Office of Clinical Pharmacology, Office of Translational Sciences, Center for Drug Evaluation and Research, US Food and Drug Administration, Silver Spring, Maryland, USA.
Center for Translational Medicine, University of Maryland School of Pharmacy, Baltimore, Maryland, USA.
Clin Pharmacol Ther. 2024 Apr;115(4):673-686. doi: 10.1002/cpt.3152. Epub 2024 Jan 3.

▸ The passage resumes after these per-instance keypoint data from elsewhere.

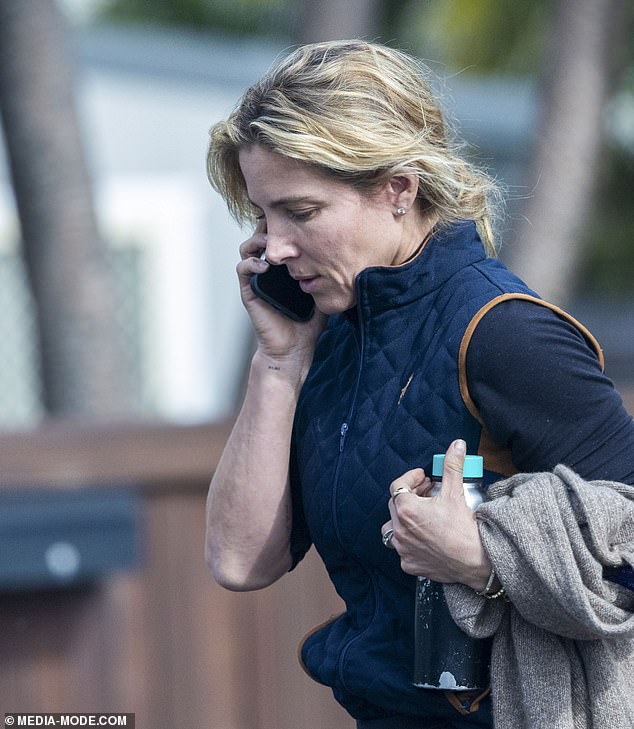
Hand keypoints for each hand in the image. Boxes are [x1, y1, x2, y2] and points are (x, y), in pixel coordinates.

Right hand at [237, 220, 326, 365]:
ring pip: (247, 249)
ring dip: (256, 240)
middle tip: (280, 224)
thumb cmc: (307, 323)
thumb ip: (329, 274)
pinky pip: (243, 269)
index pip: (280, 239)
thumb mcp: (324, 291)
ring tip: (271, 242)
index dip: (284, 226)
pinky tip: (265, 265)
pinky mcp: (250, 291)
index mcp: (284, 268)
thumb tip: (348, 257)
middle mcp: (269, 270)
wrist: (294, 348)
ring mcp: (257, 279)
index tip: (296, 219)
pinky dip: (251, 263)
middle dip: (268, 226)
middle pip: (261, 237)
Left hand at [381, 439, 490, 589]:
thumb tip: (456, 445)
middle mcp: (399, 529)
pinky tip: (424, 537)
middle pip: (396, 505)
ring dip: (404, 519)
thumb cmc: (463, 528)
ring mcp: (402, 548)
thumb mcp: (456, 492)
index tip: (423, 477)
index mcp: (406, 509)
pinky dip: (410, 541)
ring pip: (393, 528)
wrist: (476, 561)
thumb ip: (452, 465)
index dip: (411, 478)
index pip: (398, 485)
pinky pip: (403, 549)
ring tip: (421, 515)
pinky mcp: (409, 564)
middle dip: (411, 495)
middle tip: (428, 492)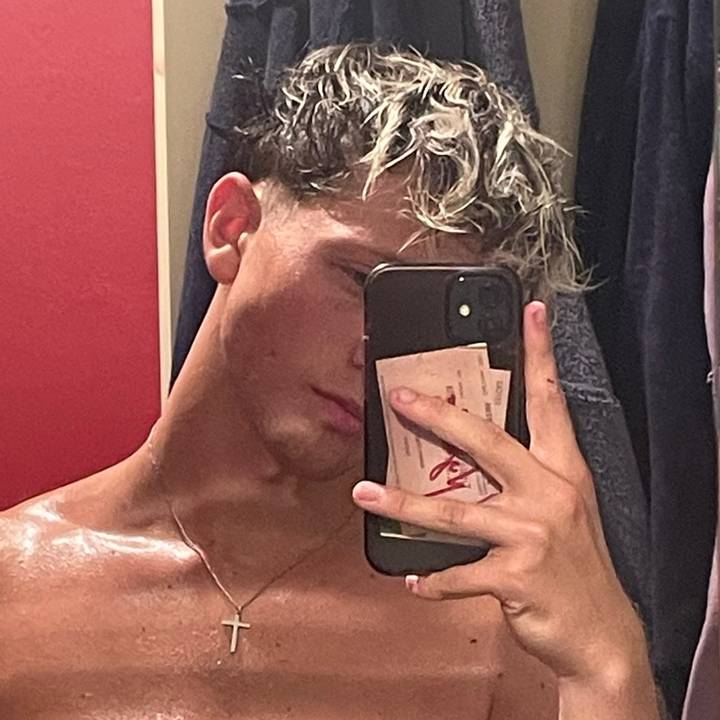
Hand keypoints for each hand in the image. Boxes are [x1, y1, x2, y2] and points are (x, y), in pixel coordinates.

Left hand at [352, 301, 648, 684]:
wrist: (603, 633)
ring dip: (404, 505)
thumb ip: (523, 480)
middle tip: (399, 396)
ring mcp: (533, 534)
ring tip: (364, 495)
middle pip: (488, 441)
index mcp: (561, 470)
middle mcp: (549, 493)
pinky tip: (414, 581)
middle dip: (439, 416)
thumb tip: (465, 457)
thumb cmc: (574, 566)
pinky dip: (435, 580)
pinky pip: (461, 574)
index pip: (550, 400)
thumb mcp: (561, 510)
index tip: (531, 311)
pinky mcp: (517, 576)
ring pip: (456, 512)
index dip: (539, 354)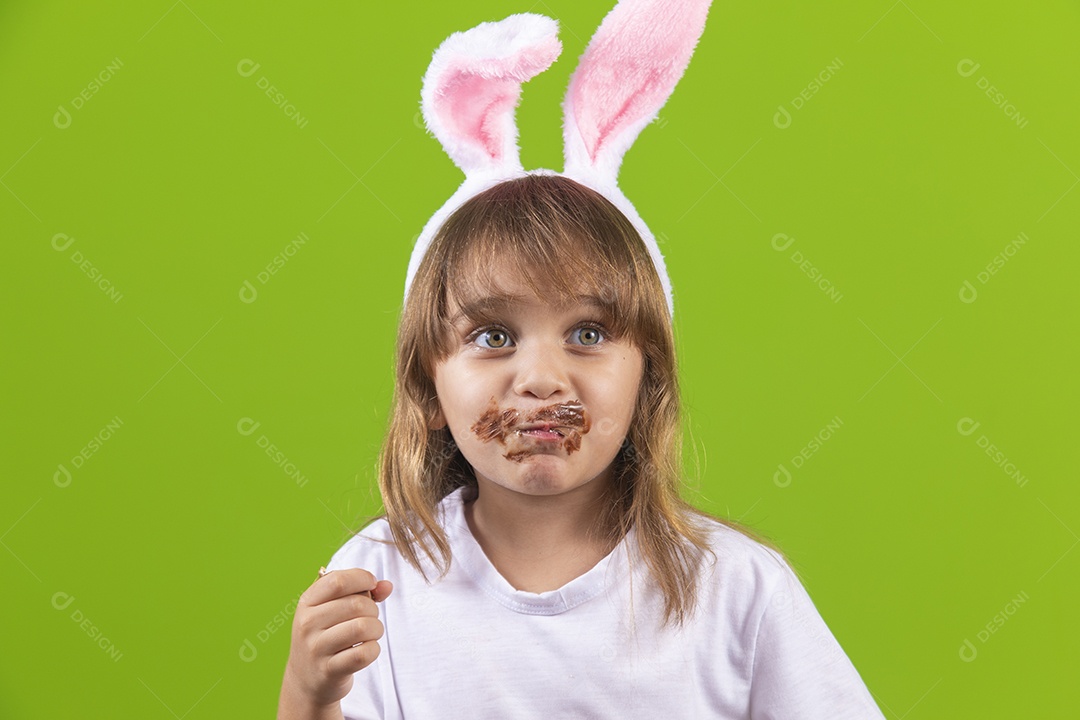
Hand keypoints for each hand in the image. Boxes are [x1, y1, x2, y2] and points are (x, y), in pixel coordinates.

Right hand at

Technological innovations, such as artificial intelligence (AI) and machine learning (ML), have the potential to expedite the goal of precision medicine, especially when combined with increased capacity for voluminous data from multiple sources and expanded therapeutic modalities; however, they also present several challenges. In this communication, we first discuss the goals of precision medicine, and contextualize the use of AI in precision medicine by showcasing innovative applications (e.g., prediction of tumor growth and overall survival, biomarker identification using biomedical images, and identification of patient population for clinical practice) which were presented during the February 2023 virtual public workshop entitled "Application of Artificial Intelligence and Machine Learning for Precision Medicine," hosted by the US Food and Drug Administration (FDA) and University of Maryland Center of Excellence in Regulatory Science and Innovation (M-CERSI). Next, we put forward challenges brought about by the multidisciplinary nature of AI, particularly highlighting the need for AI to be trustworthy. To address such challenges, we subsequently note practical approaches, viz., differential privacy, synthetic data generation, and federated learning. The proposed strategies - some of which are highlighted presentations from the workshop - are for the protection of personal information and intellectual property. In addition, methods such as the risk-based management approach and the need for an agile regulatory ecosystem are discussed. Finally, we lay out a call for action that includes sharing of data and algorithms, development of regulatory guidance documents, and pooling of expertise from a broad-spectrum of stakeholders to enhance the application of AI in precision medicine.
技术创新,如人工智能 (AI) 和机器学习 (ML),具有加速精准医学目标的潜力,尤其是与从多个来源增加大容量数据的能力以及扩大治疗方式相结合时;然而,它们也带来了一些挑战。在本通讯中,我们首先讨论精准医学的目标,并通过展示在 2023 年 2 月题为“人工智能和机器学习在精准医学中的应用”的虚拟公开研讨会上展示的创新应用(例如,肿瘤生长和总生存预测、使用生物医学图像识别生物标志物,以及为临床实践确定患者人群)来阐述 AI 在精准医学中的应用,该研讨会由美国食品和药物管理局 (FDA) 和马里兰卓越监管科学与创新中心 (M-CERSI) 主办。接下来,我们提出了 AI 多学科性质带来的挑战,特别是强调了 AI 需要值得信赖。为了解决这些挑战,我们随后指出了一些实用的方法,即差分隐私、合成数据生成和联邦学习。所提出的策略——其中一些是研讨会的重点介绍——是为了保护个人信息和知识产权。此外,还讨论了基于风险的管理方法以及需要灵活的监管生态系统等方法。最后,我们呼吁采取行动,包括共享数据和算法、制定监管指导文件以及汇集来自广泛利益相关者的专业知识,以增强 AI 在精准医学中的应用。